## Assigned task
Resume the passage on the crime of aggression under the Rome Statute, starting right after its last sentence.

## Excerpt to read

*** Begin section ***

3. Nothing in paragraph 2 (c) and (e) shall affect the responsibility of a Government to
maintain or reestablish law and order in the State or to defend the unity and territorial
integrity of the State, by all legitimate means.
4. Crime of Aggression
As adopted by the Assembly of States Parties during the Review Conference of the
Rome Statute, held in Kampala (Uganda) between 31 May and 11 June 2010, a “crime of
aggression” means the planning, preparation, initiation or execution of an act of using armed
force by a State against the sovereignty, territorial integrity or political independence of
another State.
The act of aggression includes, among other things, invasion, military occupation, and
annexation by the use of force, blockade of the ports or coasts, if it is considered being, by its
character, gravity and scale, a manifest violation of the Charter of the United Nations.
The perpetrator of the act of aggression is a person who is in a position effectively to
exercise control over or to direct the political or military action of a State.
According to Article 8 bis ICCRSt:
1. For the purpose of this Statute, “crime of aggression” means the planning,
preparation, initiation or execution, by a person in a position effectively to exercise
control over or to direct the political or military action of a State, of an act of
aggression which, by its character, gravity and scale, constitutes a manifest violation
of the Charter of the United Nations.
2. For the purpose of paragraph 1, “act of aggression” means the use of armed force by a
State against the sovereignty, territorial integrity or political independence of another
State, or in any other manner inconsistent with the Charter of the United Nations. Any
of the following acts, regardless of a declaration of war, shall, in accordance with
United Nations General Assembly resolution 3314 (XXIX) of 14 December 1974,
qualify as an act of aggression:
(a) The invasion or attack by the armed forces of a State of the territory of another
State, or any military occupation, however temporary, resulting from such invasion or
attack, or any annexation by the use of force of the territory of another State or part
thereof;
(b) Bombardment by the armed forces of a State against the territory of another State
or the use of any weapons by a State against the territory of another State;
(c) The blockade of the ports or coasts of a State by the armed forces of another State;
(d) An attack by the armed forces of a State on the land, sea or air forces, or marine
and air fleets of another State;
(e) The use of armed forces of one State which are within the territory of another State
with the agreement of the receiving State, in contravention of the conditions provided
for in the agreement or any extension of their presence in such territory beyond the
termination of the agreement;
(f) The action of a State in allowing its territory, which it has placed at the disposal of
another State, to be used by that other State for perpetrating an act of aggression
against a third State;
(g) The sending by or on behalf of a State of armed bands, groups, irregulars or
mercenaries, which carry out acts of armed force against another State of such gravity
as to amount to the acts listed above, or its substantial involvement therein.

*** End section ***

## Dataset excerpts
*** Begin section ***

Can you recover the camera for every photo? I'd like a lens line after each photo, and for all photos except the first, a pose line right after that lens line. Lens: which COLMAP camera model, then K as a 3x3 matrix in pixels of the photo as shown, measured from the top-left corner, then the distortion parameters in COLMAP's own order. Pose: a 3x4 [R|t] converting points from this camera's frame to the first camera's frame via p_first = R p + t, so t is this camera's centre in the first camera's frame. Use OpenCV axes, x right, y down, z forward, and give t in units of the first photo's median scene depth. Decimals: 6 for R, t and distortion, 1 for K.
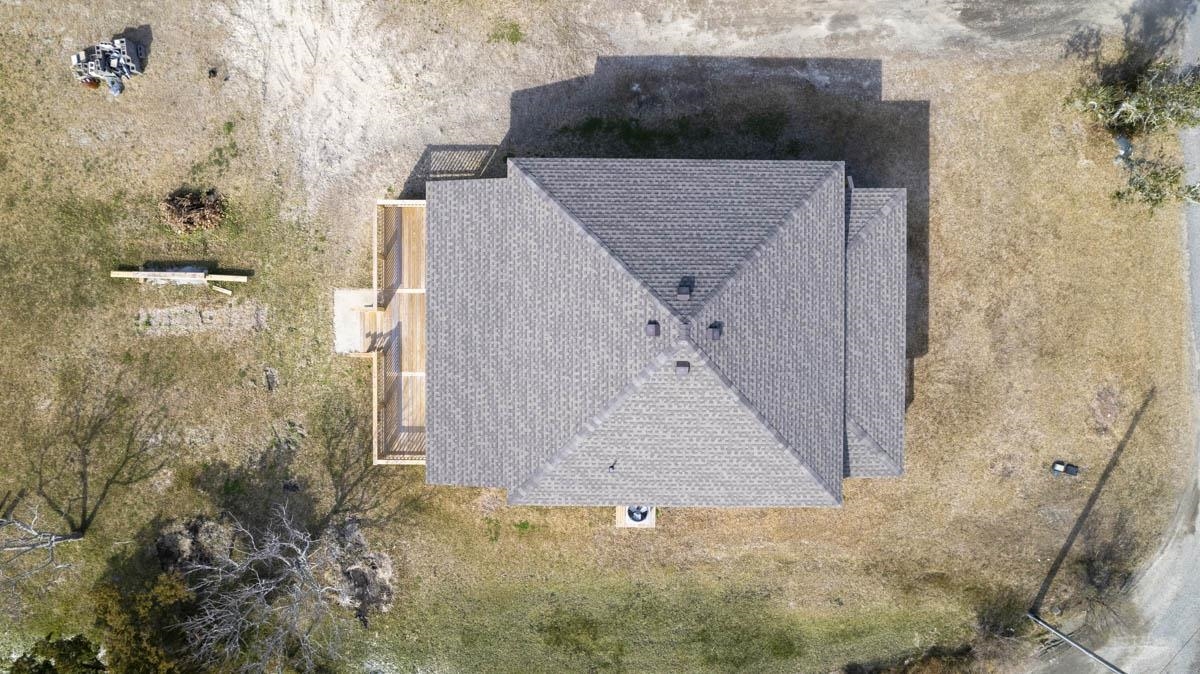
lens RADIAL K [[770.1, 0, 597.9], [0, 770.1, 340.2], [0, 0, 1]] dist [-0.076444, 0.064405]
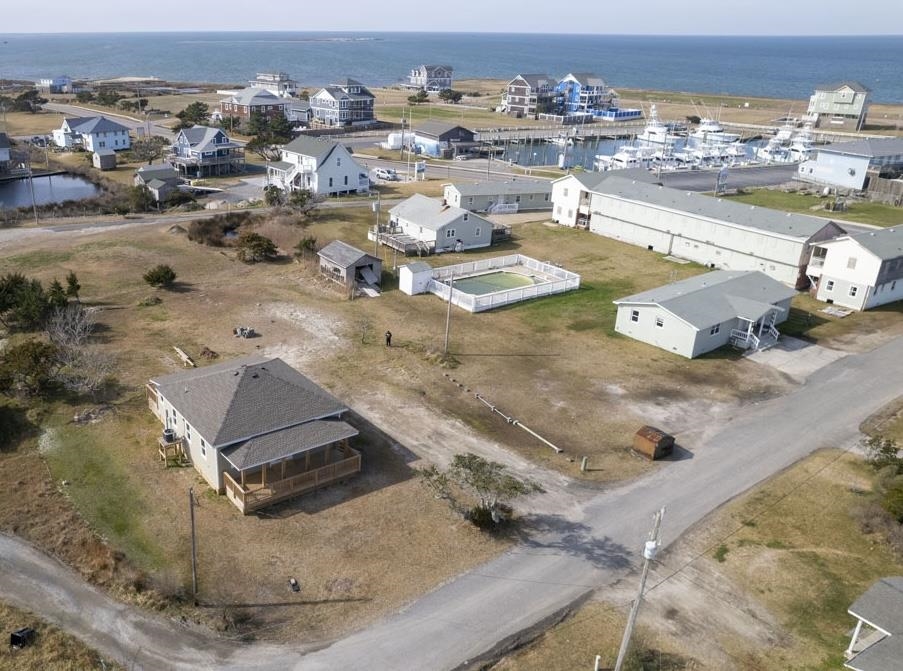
lens RADIAL K [[771.6, 0, 309.5], [0, 771.6, 336.5], [0, 0, 1]] dist [-0.074441, 0.063054]
pose [[0.525235, 0.317321, -0.789580, 1.709430], [-0.850807, 0.178359, -0.494284, 0.825658], [-0.016018, 0.931394, 0.363659, -0.035911]]
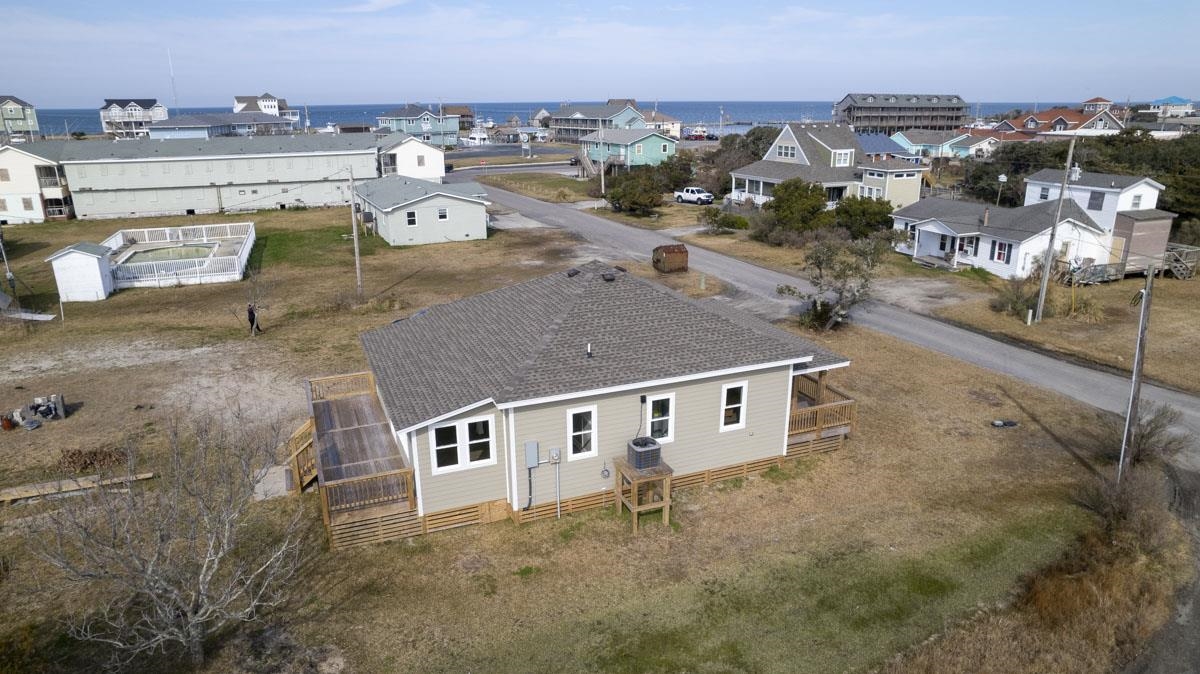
lens RADIAL K [[770.1, 0, 597.9], [0, 770.1, 340.2], [0, 0, 1]] dist [-0.076444, 0.064405]
pose [[0.922520, -0.122838, 0.365878, -0.273530], [0.385670, 0.257431, -0.885995, 0.859709], [0.014645, 0.958457, 0.284860, 0.581906]]
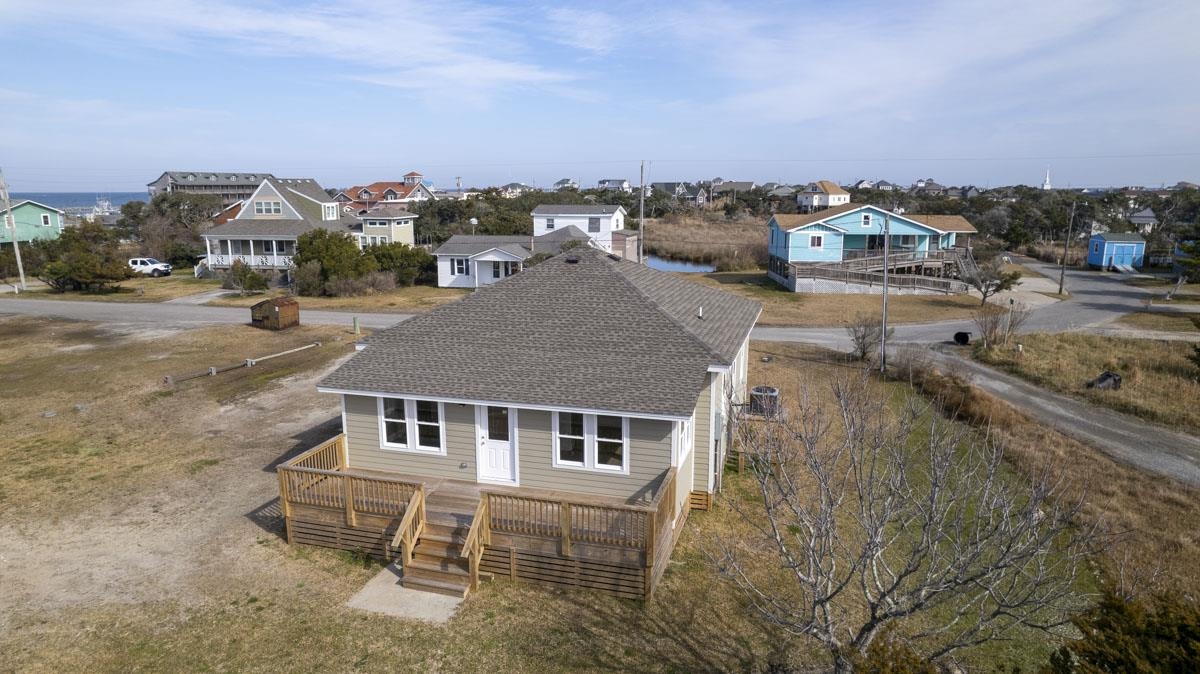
lens RADIAL K [[770.1, 0, 597.9], [0, 770.1, 340.2], [0, 0, 1]] dist [-0.076444, 0.064405]
pose [[0.274112, -0.190587, 0.942623, -0.766232], [0.961516, 0.035269, -0.272475, 0.255878], [0.018685, 0.981036, 0.192920, 0.694297]]
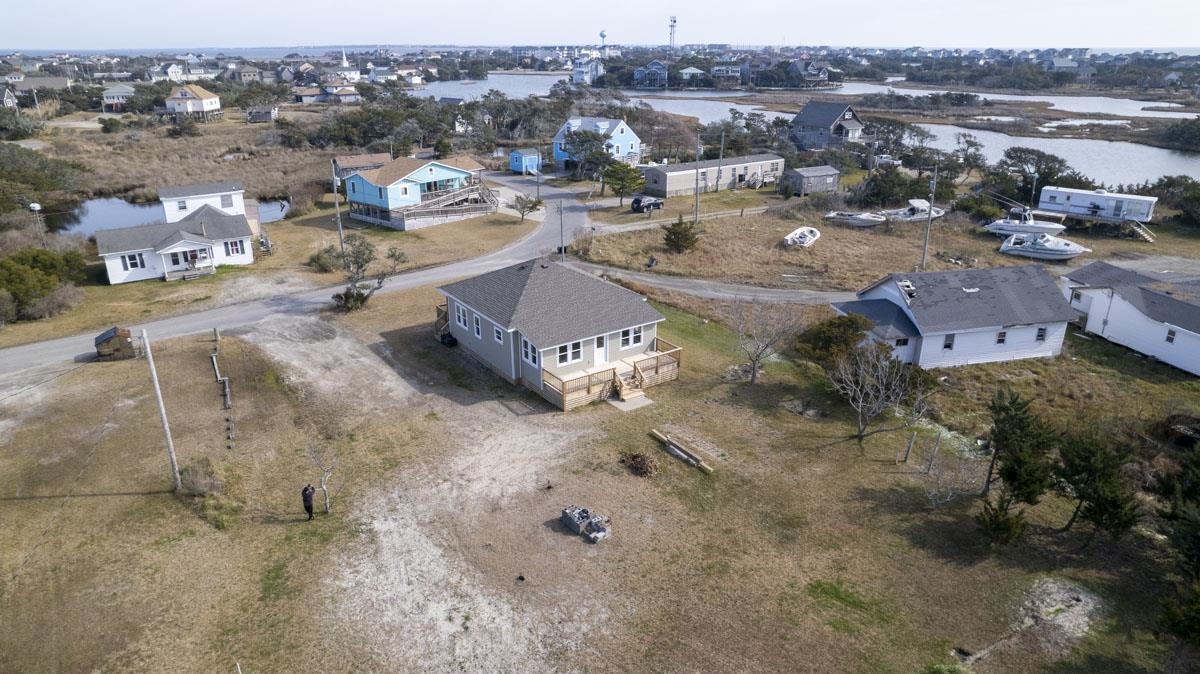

*** End section ***

## Your response
5. Immunities under the ICC’s Jurisdiction
Diplomatic immunity, as well as the immunity of individuals who either used to or
still do hold an official capacity, is addressed in Article 27 ICCRSt:
Irrelevance of official capacity
1. This Statute shall apply equally to all persons without any distinction based on
official capacity. In particular, official capacity as a Head of State or Government, a
member of a Government or parliament, an elected representative or a government
official shall in no case exempt a person from criminal responsibility under this
Statute, nor shall it, in and of itself, constitute a ground for reduction of sentence.
2. Immunities or special procedural rules which may attach to the official capacity of a
person, whether under national or international law, shall not bar the Court from
exercising its jurisdiction over such a person.
It can be seen that the immunities can not bar ICC from exercising ít jurisdiction.
B. Operation
1. Referrals, analyses and investigations
- Any State Party to the Rome Statute can request the Office of the Prosecutor to carry
out an investigation. A State not party to the Statute can also accept the jurisdiction of
the ICC with respect to crimes committed in its territory or by one of its nationals, and
request the Office of the Prosecutor to carry out an investigation. The United Nations
Security Council may also refer a situation to the Court.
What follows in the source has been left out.